Brief: Look below for the line containing "M 113,399 L 147,427"; from there, print each line exactly up to and including the line containing "M 21,547 L 21,560 L 5,581 L 5,568 Z", and stop.

(Source material)

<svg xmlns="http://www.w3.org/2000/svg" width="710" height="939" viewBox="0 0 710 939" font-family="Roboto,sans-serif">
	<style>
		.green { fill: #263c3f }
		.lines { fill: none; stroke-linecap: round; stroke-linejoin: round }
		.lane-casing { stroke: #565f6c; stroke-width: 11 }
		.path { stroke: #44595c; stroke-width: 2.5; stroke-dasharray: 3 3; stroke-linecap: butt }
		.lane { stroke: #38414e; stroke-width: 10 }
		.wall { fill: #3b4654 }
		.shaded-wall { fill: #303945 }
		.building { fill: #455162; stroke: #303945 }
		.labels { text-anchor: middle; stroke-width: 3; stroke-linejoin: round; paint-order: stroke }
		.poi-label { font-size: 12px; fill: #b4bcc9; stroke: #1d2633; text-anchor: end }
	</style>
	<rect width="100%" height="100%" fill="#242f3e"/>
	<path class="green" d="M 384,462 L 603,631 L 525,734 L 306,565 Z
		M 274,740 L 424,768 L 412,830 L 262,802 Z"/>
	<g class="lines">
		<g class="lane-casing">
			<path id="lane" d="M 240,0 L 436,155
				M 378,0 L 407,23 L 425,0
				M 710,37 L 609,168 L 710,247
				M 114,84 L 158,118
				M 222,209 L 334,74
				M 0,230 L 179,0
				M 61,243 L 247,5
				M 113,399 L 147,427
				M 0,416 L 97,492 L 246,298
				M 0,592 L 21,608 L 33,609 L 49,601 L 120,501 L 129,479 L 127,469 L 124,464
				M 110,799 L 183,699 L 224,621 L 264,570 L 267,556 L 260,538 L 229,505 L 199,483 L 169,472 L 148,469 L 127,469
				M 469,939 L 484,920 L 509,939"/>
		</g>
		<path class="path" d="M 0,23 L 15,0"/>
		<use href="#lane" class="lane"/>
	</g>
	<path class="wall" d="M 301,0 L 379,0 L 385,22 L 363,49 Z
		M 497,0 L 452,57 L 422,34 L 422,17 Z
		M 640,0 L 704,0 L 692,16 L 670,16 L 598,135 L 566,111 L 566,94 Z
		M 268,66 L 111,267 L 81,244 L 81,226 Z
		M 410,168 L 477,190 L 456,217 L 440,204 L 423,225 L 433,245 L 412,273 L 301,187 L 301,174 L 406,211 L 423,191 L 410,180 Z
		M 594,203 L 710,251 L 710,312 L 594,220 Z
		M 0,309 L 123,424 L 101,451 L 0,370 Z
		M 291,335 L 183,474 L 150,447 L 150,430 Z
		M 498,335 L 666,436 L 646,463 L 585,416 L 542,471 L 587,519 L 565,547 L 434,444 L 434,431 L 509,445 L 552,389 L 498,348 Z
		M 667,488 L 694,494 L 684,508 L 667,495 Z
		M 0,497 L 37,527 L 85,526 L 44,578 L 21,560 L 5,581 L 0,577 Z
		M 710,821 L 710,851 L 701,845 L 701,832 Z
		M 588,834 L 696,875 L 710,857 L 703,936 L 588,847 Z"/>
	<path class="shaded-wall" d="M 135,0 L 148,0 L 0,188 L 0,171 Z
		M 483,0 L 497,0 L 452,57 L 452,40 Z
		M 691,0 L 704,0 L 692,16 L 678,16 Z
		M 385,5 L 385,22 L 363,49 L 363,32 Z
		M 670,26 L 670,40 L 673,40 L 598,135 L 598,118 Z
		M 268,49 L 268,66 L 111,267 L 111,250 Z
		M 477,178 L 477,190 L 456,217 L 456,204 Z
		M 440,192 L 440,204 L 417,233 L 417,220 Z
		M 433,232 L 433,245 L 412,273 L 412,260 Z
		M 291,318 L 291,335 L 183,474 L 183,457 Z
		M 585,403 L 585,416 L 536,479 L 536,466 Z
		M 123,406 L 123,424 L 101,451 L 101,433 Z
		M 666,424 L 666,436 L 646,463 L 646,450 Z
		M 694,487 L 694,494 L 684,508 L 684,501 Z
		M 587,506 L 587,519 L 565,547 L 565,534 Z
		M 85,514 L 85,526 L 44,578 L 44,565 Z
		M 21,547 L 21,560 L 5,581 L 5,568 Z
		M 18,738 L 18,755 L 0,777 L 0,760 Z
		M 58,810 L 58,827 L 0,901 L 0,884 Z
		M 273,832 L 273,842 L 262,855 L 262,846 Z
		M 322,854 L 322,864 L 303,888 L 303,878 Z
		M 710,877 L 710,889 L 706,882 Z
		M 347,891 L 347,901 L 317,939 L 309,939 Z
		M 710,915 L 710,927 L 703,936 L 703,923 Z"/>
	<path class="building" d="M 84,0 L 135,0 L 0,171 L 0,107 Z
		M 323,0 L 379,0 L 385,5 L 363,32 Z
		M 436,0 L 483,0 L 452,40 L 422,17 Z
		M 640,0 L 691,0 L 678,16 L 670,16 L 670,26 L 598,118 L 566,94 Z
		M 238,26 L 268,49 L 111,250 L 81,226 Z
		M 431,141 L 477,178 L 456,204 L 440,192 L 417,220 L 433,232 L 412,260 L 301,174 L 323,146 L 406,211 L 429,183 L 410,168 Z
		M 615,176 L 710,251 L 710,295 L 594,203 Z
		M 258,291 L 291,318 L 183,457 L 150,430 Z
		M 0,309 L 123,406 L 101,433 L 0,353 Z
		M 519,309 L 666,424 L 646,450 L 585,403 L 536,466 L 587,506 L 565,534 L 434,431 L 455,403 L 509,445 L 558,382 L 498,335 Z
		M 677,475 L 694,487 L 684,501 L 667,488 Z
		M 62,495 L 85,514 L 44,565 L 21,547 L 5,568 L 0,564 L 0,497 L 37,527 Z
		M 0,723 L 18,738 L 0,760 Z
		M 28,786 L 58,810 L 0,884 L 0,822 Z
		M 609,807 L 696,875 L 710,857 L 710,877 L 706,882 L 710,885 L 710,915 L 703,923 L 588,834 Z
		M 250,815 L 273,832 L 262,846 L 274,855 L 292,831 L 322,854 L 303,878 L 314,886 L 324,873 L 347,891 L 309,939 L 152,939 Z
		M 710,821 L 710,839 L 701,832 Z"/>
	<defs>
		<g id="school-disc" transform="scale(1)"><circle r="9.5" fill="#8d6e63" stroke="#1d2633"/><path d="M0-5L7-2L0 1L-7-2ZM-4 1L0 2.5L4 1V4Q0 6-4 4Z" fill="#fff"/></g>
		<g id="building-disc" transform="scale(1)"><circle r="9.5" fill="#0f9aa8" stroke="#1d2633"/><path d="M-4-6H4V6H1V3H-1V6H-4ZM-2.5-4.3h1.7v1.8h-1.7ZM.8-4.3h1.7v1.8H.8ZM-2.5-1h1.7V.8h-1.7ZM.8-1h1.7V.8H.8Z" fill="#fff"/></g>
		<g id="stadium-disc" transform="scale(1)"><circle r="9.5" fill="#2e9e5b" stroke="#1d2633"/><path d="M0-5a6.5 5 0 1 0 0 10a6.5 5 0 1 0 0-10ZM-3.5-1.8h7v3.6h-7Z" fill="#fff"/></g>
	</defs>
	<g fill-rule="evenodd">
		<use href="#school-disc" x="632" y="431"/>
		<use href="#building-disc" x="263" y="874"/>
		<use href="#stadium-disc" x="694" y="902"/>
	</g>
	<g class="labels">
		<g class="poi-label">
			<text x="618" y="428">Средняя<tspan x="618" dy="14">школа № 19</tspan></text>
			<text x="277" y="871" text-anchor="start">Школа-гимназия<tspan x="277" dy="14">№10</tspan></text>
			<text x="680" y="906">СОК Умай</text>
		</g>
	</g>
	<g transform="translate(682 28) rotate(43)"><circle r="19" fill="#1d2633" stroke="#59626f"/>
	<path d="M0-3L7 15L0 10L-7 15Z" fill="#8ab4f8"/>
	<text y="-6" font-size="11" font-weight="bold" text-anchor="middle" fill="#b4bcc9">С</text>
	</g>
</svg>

(End Source material)
(Source material)

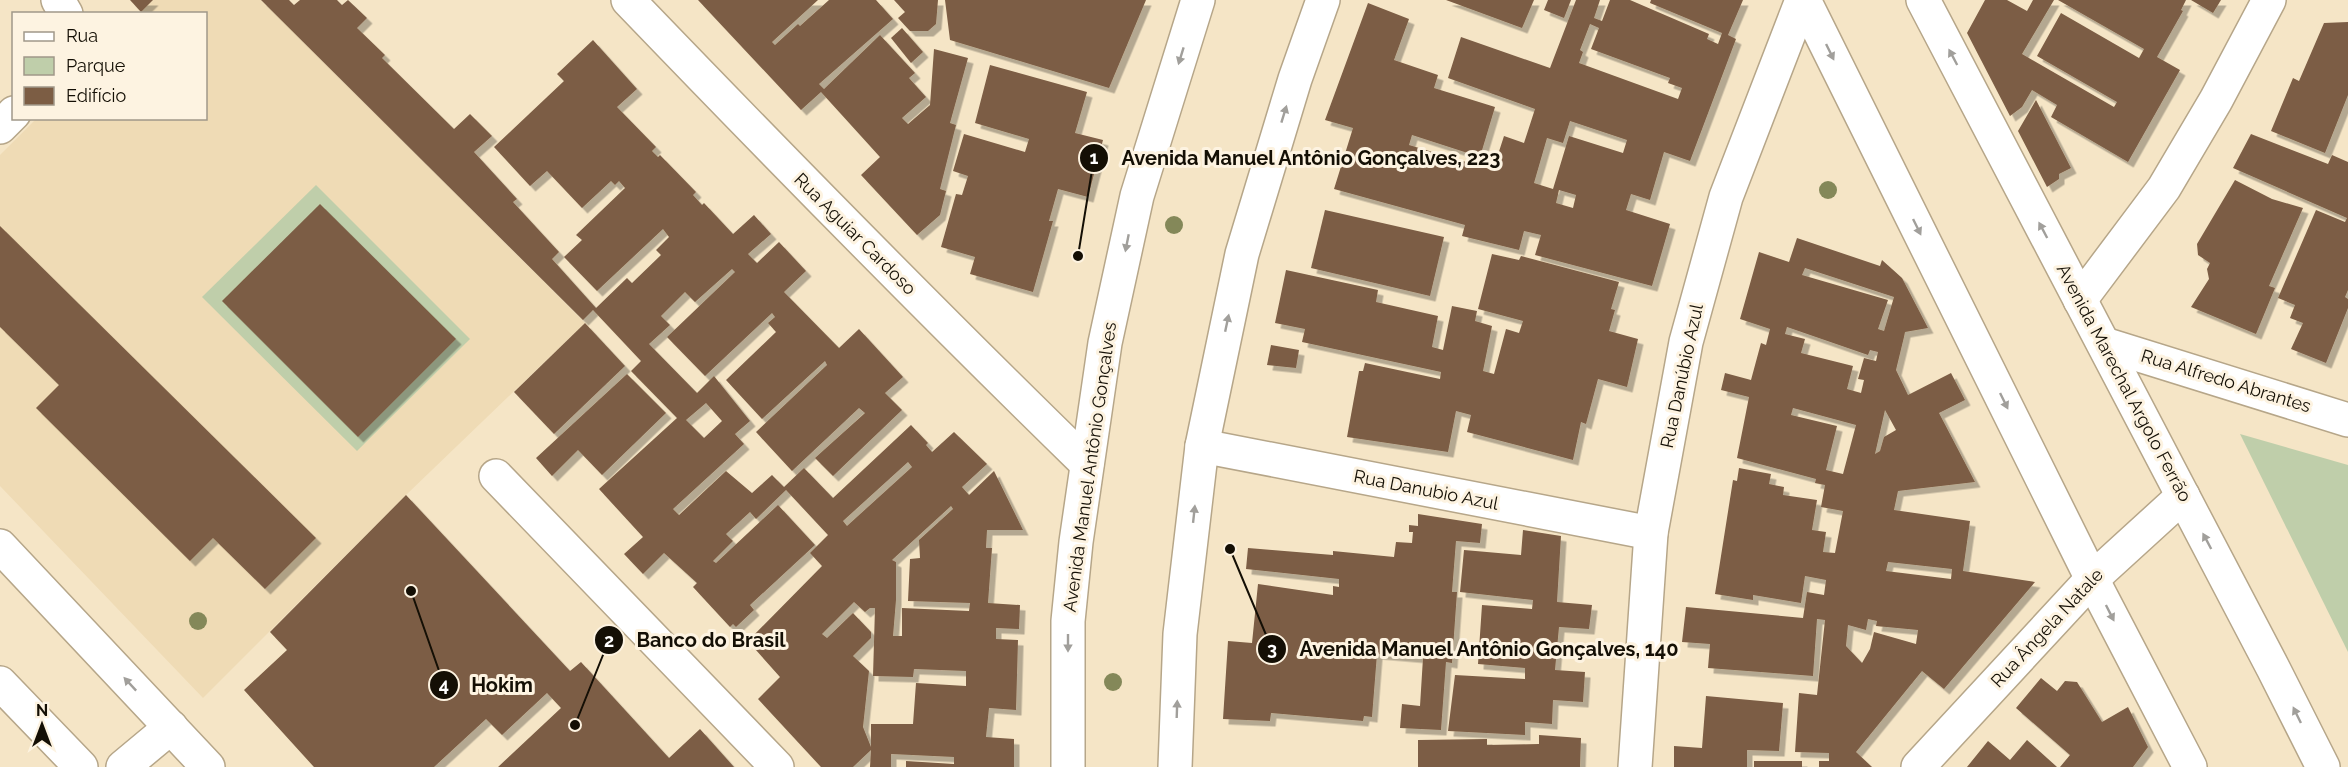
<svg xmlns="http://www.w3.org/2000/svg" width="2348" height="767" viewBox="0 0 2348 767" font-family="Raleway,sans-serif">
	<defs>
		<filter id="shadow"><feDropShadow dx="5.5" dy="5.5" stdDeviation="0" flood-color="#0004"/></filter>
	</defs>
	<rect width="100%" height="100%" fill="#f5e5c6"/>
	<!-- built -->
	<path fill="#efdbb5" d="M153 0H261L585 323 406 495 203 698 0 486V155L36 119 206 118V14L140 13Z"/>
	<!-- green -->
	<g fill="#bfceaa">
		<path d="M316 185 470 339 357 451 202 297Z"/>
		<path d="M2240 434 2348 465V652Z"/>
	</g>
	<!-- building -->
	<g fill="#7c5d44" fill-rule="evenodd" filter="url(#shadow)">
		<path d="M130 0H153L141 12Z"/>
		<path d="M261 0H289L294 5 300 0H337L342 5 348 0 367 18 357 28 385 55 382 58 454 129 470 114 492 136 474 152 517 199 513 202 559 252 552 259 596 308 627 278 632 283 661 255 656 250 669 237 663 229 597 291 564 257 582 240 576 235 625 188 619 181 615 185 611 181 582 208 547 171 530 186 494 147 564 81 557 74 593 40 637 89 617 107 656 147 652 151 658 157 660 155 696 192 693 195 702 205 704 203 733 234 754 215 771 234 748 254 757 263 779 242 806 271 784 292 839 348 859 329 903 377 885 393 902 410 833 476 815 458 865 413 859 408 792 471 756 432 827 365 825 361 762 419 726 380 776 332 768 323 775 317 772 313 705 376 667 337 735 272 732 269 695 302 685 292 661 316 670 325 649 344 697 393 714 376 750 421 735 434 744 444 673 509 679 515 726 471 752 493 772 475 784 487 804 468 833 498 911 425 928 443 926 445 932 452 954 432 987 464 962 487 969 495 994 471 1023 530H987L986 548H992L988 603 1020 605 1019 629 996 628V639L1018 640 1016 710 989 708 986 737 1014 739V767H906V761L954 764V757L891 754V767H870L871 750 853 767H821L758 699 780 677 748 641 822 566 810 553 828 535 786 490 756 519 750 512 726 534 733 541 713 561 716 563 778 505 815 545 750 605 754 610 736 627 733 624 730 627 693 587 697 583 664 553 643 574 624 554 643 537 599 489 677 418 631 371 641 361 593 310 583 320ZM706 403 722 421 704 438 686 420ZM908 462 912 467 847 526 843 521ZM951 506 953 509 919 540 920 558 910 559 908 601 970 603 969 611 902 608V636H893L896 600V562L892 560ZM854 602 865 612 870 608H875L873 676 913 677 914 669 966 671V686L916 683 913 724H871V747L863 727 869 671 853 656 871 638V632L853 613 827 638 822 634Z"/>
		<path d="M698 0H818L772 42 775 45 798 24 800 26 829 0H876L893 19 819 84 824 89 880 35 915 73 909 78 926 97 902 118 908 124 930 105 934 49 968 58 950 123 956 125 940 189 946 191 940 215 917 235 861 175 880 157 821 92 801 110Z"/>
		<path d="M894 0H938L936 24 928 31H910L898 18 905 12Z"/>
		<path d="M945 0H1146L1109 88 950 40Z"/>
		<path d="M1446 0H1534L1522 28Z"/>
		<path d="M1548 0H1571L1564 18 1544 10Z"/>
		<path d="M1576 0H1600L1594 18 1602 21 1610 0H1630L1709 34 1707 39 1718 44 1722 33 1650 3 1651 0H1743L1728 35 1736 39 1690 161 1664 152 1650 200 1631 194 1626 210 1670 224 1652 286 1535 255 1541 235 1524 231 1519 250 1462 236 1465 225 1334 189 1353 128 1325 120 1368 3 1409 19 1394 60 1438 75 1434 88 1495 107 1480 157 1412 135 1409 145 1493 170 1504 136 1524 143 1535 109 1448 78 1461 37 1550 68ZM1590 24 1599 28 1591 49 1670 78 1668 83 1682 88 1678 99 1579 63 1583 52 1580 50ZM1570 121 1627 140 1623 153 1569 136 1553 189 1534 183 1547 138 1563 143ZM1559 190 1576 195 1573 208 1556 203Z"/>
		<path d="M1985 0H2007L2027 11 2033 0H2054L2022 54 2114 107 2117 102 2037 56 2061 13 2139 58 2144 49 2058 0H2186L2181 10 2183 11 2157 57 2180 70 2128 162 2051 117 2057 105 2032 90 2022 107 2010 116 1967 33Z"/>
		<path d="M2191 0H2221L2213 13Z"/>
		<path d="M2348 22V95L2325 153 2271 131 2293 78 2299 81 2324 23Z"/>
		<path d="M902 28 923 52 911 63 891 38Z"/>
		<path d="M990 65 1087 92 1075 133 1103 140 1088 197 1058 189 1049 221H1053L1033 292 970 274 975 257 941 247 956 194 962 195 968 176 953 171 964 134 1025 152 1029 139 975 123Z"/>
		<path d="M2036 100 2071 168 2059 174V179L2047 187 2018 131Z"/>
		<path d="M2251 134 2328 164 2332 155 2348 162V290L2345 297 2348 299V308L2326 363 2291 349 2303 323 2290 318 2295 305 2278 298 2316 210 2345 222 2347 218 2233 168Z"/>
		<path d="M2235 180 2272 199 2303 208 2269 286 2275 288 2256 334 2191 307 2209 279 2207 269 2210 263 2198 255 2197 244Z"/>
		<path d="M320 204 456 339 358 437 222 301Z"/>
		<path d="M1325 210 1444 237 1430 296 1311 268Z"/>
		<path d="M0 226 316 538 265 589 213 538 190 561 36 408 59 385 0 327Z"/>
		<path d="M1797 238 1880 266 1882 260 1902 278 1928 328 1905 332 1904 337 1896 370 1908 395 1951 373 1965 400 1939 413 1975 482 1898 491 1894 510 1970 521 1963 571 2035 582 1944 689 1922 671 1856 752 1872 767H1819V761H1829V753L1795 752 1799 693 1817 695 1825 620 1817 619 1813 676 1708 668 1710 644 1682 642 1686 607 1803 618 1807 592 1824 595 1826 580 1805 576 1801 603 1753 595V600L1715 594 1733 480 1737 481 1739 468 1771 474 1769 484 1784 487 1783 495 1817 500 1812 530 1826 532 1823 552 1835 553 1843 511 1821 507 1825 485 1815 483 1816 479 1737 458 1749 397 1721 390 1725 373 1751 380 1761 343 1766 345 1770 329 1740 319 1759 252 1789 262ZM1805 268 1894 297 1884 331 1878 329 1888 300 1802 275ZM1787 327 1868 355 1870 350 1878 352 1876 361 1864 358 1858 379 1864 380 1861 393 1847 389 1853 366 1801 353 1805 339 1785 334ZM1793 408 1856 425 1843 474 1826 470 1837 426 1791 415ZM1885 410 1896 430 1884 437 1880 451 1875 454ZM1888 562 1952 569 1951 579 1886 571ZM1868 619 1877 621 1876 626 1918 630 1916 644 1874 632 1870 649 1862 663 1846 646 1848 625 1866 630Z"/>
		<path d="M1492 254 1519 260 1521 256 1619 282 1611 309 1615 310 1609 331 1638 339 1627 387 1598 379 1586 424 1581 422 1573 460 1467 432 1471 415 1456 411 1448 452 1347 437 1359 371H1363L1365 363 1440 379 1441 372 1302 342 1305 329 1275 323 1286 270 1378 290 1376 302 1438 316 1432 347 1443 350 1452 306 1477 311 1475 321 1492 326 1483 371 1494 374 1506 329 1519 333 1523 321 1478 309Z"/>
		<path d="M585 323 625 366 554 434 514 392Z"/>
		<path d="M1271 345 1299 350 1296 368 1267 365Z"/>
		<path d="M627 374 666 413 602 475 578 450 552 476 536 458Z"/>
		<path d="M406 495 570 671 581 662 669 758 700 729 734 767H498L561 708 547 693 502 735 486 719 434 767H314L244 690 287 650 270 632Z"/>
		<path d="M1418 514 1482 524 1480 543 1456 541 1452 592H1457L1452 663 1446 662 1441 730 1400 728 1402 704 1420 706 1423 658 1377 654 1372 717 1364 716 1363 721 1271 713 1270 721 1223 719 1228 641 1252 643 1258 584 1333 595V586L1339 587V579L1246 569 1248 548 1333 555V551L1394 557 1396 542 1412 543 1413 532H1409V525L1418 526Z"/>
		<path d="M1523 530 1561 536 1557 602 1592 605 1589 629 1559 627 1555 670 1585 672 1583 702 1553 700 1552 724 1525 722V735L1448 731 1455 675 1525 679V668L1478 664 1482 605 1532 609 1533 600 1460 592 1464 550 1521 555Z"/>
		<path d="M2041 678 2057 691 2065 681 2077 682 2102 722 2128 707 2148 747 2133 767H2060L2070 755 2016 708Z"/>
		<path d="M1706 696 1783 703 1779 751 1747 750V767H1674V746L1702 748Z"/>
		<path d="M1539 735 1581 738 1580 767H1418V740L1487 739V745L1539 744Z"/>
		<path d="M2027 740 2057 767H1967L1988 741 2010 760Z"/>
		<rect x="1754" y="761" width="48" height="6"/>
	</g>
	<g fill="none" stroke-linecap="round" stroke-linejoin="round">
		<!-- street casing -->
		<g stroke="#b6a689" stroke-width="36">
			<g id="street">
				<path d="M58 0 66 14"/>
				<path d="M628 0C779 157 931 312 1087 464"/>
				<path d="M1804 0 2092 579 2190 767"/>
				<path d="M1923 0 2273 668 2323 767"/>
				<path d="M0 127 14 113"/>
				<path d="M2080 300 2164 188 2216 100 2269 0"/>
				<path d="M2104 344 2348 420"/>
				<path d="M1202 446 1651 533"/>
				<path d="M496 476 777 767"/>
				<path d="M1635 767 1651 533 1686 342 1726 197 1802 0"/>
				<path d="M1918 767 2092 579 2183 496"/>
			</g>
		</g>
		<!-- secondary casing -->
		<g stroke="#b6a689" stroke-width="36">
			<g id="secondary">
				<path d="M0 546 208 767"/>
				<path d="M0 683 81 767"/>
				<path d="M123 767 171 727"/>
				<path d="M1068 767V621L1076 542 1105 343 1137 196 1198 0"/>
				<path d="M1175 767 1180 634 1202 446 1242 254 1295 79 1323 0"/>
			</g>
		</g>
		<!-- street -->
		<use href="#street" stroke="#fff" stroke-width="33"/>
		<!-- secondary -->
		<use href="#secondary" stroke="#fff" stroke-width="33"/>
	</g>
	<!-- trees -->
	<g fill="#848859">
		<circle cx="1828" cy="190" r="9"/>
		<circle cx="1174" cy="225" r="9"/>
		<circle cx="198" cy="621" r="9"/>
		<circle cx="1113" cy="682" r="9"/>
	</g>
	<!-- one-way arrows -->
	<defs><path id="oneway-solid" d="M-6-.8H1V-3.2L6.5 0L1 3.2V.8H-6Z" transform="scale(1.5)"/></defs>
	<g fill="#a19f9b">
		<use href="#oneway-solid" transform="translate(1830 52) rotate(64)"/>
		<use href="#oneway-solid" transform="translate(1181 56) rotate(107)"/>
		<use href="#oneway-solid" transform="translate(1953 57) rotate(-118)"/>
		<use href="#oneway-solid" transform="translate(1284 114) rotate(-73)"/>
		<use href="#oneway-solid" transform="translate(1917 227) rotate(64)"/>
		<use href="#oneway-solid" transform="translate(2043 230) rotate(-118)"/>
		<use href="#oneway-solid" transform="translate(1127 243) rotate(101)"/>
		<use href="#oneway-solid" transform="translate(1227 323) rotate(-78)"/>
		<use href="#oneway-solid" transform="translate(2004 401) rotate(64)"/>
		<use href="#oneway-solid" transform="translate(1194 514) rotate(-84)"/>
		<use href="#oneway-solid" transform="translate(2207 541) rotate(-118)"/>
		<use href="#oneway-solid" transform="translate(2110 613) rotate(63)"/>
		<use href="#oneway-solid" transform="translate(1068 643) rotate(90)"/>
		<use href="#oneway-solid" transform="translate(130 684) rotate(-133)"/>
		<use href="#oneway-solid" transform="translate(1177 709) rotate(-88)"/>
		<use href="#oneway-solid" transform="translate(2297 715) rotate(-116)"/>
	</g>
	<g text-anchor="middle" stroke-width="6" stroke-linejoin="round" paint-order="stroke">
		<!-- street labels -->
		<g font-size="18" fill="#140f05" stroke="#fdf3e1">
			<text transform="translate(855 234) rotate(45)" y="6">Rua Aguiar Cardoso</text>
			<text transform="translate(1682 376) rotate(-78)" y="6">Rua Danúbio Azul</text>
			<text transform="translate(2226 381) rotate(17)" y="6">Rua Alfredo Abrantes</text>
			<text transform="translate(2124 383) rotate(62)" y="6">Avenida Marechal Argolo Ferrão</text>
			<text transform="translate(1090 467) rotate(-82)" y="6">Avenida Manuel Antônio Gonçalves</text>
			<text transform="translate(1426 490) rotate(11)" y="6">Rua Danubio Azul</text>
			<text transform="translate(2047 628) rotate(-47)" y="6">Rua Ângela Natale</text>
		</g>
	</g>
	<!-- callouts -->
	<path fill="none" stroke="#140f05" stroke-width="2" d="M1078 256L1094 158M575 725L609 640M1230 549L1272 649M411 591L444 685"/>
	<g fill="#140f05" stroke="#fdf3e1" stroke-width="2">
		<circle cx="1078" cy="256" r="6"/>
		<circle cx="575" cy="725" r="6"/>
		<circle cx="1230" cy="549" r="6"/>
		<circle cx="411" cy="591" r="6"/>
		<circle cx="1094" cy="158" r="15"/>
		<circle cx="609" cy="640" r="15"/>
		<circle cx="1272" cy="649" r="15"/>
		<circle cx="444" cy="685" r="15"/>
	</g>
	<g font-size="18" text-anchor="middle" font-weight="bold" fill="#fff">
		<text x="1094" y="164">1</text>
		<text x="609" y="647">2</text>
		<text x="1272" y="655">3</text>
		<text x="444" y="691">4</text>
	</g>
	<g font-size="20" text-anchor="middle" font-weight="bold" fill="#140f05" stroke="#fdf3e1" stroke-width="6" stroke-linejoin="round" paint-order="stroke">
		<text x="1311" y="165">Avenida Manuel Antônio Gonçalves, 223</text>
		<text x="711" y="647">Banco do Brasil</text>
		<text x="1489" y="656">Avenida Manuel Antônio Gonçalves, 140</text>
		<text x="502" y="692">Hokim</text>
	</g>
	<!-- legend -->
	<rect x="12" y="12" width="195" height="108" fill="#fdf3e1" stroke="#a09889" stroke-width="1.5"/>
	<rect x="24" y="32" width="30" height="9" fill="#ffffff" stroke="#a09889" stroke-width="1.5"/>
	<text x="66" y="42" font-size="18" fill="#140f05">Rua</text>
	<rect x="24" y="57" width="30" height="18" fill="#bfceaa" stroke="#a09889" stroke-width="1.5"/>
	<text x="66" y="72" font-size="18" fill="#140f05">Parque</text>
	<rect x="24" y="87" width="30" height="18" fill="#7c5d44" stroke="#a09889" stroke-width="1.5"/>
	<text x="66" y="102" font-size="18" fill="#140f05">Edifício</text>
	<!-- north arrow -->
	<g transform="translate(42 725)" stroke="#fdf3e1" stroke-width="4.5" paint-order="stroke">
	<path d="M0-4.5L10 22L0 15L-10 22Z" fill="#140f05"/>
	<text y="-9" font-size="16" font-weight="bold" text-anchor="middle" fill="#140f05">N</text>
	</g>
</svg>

(End Source material)

Written solution:
				M 113,399 L 147,427
				M 0,416 L 97,492 L 246,298
				M 0,592 L 21,608 L 33,609 L 49,601 L 120,501 L 129,479 L 127,469 L 124,464
				M 110,799 L 183,699 L 224,621 L 264,570 L 267,556 L 260,538 L 229,505 L 199,483 L 169,472 L 148,469 L 127,469
				M 469,939 L 484,920 L 509,939"/>
		</g>
		<path class="path" d="M 0,23 L 15,0"/>
		<use href="#lane" class="lane"/>
	</g>
	<path class="wall" d="M 301,0 L 379,0 L 385,22 L 363,49 Z
		M 497,0 L 452,57 L 422,34 L 422,17 Z
		M 640,0 L 704,0 L 692,16 L 670,16 L 598,135 L 566,111 L 566,94 Z
		M 268,66 L 111,267 L 81,244 L 81,226 Z
		M 410,168 L 477,190 L 456,217 L 440,204 L 423,225 L 433,245 L 412,273 L 301,187 L 301,174 L 406,211 L 423,191 L 410,180 Z
		M 594,203 L 710,251 L 710,312 L 594,220 Z
		M 0,309 L 123,424 L 101,451 L 0,370 Z
		M 291,335 L 183,474 L 150,447 L 150,430 Z
		M 498,335 L 666,436 L 646,463 L 585,416 L 542,471 L 587,519 L 565,547 L 434,444 L 434,431 L 509,445 L 552,389 L 498,348 Z
		M 667,488 L 694,494 L 684,508 L 667,495 Z
		M 0,497 L 37,527 L 85,526 L 44,578 L 21,560 L 5,581 L 0,577 Z
		M 710,821 L 710,851 L 701,845 L 701,832 Z
		M 588,834 L 696,875 L 710,857 L 703,936 L 588,847 Z"/>
	<path class="shaded-wall" d="M 135,0 L 148,0 L 0,188 L 0,171 Z
		M 483,0 L 497,0 L 452,57 L 452,40 Z
		M 691,0 L 704,0 L 692,16 L 678,16 Z
		M 385,5 L 385,22 L 363,49 L 363,32 Z
		M 670,26 L 670,40 L 673,40 L 598,135 L 598,118 Z
		M 268,49 L 268,66 L 111,267 L 111,250 Z
		M 477,178 L 477,190 L 456,217 L 456,204 Z
		M 440,192 L 440,204 L 417,233 L 417,220 Z
		M 433,232 L 433,245 L 412,273 L 412,260 Z
		M 291,318 L 291,335 L 183,474 L 183,457 Z
		M 585,403 L 585,416 L 536,479 L 536,466 Z
		M 123,406 L 123,424 L 101,451 L 101,433 Z
		M 666,424 L 666,436 L 646,463 L 646,450 Z
		M 694,487 L 694,494 L 684,508 L 684,501 Z
		M 587,506 L 587,519 L 565,547 L 565,534 Z
		M 85,514 L 85,526 L 44,578 L 44,565 Z
		M 21,547 L 21,560 L 5,581 L 5,568 Z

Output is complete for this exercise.